### WHAT IS REQUIRED:
Line by line, copy the entries exactly, excluding the pictures.

======== DATA FOR THE TASK

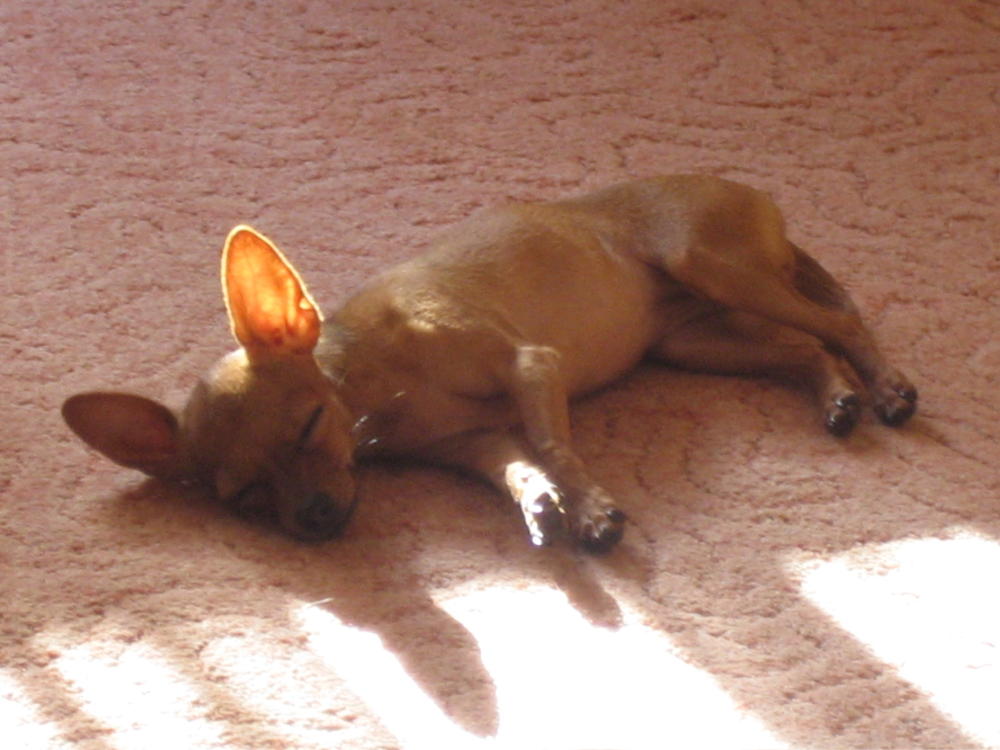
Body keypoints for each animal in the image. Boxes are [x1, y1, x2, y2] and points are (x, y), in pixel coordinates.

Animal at [62, 175, 917, 552]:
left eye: (308, 427)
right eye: (244, 500)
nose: (313, 517)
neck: (374, 381)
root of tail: (756, 197)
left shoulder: (530, 367)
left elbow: (553, 444)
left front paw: (588, 509)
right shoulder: (469, 444)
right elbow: (514, 463)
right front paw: (538, 503)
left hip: (710, 264)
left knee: (840, 319)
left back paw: (885, 387)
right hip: (697, 342)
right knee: (804, 347)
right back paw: (838, 397)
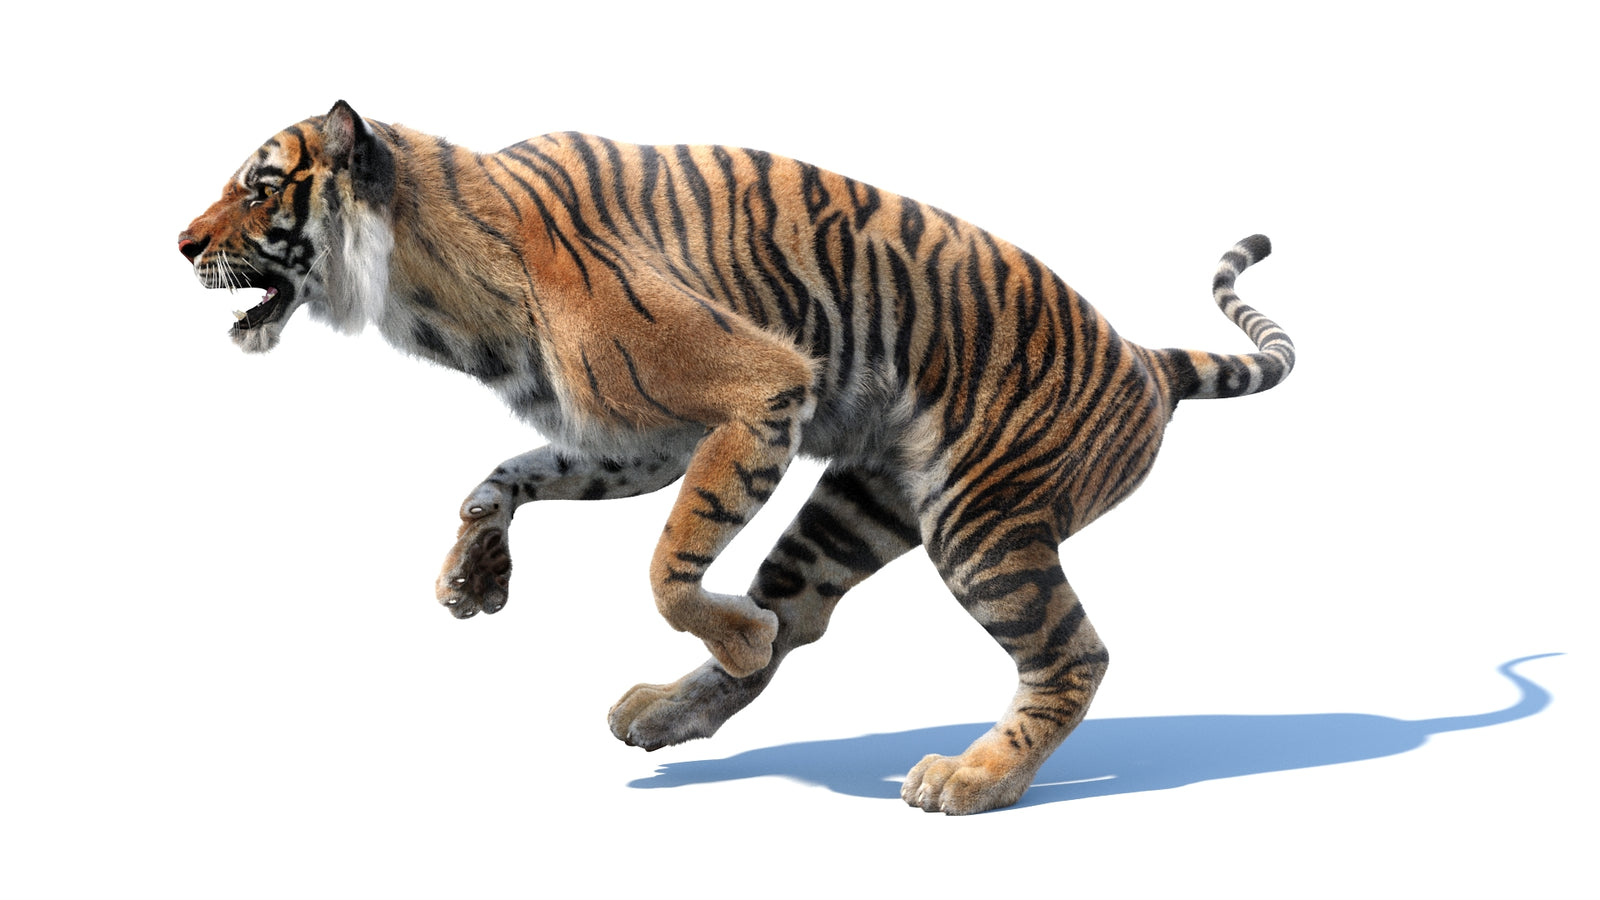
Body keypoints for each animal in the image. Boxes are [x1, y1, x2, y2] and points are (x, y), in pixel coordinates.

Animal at [178, 100, 1295, 814]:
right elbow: (507, 477)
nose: (182, 244)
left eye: (261, 187)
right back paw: (673, 706)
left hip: (981, 523)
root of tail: (1143, 357)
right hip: (857, 507)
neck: (430, 291)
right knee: (797, 615)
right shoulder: (635, 439)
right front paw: (472, 578)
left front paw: (721, 628)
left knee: (1072, 654)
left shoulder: (759, 393)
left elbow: (667, 565)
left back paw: (973, 780)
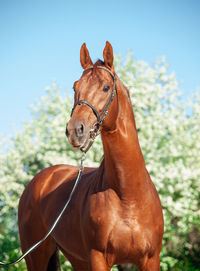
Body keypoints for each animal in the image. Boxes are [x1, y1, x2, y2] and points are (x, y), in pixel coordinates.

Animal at [18, 41, 164, 270]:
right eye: (75, 87)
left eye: (106, 87)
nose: (75, 130)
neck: (128, 196)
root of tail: (39, 181)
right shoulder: (98, 257)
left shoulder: (150, 259)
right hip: (35, 257)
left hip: (76, 259)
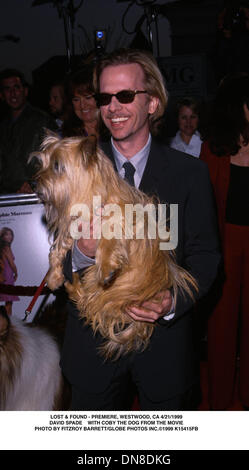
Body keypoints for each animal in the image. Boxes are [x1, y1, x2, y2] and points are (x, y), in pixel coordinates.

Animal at [34, 135, 196, 360]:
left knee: (90, 303)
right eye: (42, 162)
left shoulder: (120, 221)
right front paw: (54, 275)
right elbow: (60, 248)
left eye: (57, 165)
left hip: (117, 292)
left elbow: (108, 239)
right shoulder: (71, 226)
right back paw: (71, 283)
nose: (34, 182)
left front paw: (106, 268)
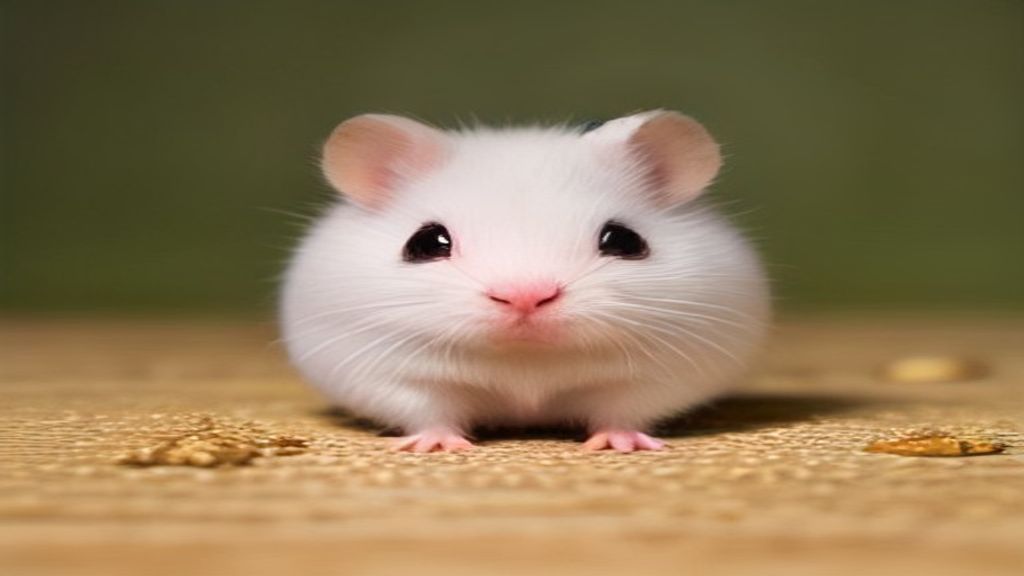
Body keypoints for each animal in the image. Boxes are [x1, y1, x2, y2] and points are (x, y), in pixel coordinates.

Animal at [280, 110, 770, 453]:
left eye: (625, 240)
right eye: (424, 243)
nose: (525, 298)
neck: (527, 365)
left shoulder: (657, 377)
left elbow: (622, 410)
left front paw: (620, 444)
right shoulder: (391, 374)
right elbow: (429, 411)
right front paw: (437, 446)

================

### RESPONSE TO THE EXERCISE:
Body keypoints for each animal in the image. Boxes are [x1, y1, x2, y2] and points are (x, y), in pixel coordinates.

Animal at [62, 175, 917, 552]:
left eye: (308, 427)
right eye: (244, 500)
nose: (313, 517)
neck: (374, 381)
root of tail: (756, 197)
left shoulder: (530, 367)
left elbow: (553, 444)
left front paw: (588, 509)
right shoulder: (469, 444)
right elbow: (514, 463)
right front paw: (538, 503)
left hip: (710, 264)
left knee: (840, 319)
left back paw: (885, 387)
right hip: (697, 342)
right knee: (804, 347)
right back paw: (838, 397)
Body keypoints for each animal in the image. Boxes are [x1, y1, x2, y2] and points are (x, y), in pixel coordinates.

Animal at [178, 100, 1295, 814]:
right elbow: (507, 477)
nose: (182, 244)
left eye: (261, 187)
right back paw: (673, 706)
left hip: (981, 523)
root of tail: (1143, 357)
right hip: (857, 507)
neck: (430, 291)
right knee: (797, 615)
right shoulder: (635, 439)
right front paw: (472, 578)
left front paw: (721, 628)
left knee: (1072, 654)
left shoulder: (759, 393)
left elbow: (667, 565)
left back paw: (973, 780)
Body keypoints for each animal in the image. Boxes are [x1, y1, x2, y2] and points are (x, y), in pixel coordinates.

Animal at [18, 41, 164, 270]:
right eye: (75, 87)
left eye: (106, 87)
nose: (75, 130)
neck: (128, 196)
root of tail: (39, 181)
right shoulder: (98, 257)
left shoulder: (150, 259)
right hip: (35, 257)
left hip: (76, 259)
Body keypoints for each animal in the image. Boxes are [x1, y1, x2, y2] and points are (x, y), in pixel coordinates.

Animal at [34, 135, 196, 360]:
left knee: (90, 303)
right eye: (42, 162)
left shoulder: (120, 221)
right front paw: (54, 275)
right elbow: (60, 248)
left eye: (57, 165)
left hip: (117, 292)
left elbow: (108, 239)
right shoulder: (71, 226)
right back paw: (71, 283)
nose: (34, 182)
left front paw: (106, 268)
Body keypoints for each animal in the image. Boxes are [x1, y1, x2, y2] and points are (x, y), in pixel coordinates.

Animal at [280, 110, 770, 453]:
left eye: (625, 240)
right eye: (424, 243)
nose: (525, 298)
neck: (527, 365)
left shoulder: (657, 377)
left elbow: (622, 410)
left front paw: (620, 444)
right shoulder: (391, 374)
right elbow: (429, 411)
right front paw: (437, 446)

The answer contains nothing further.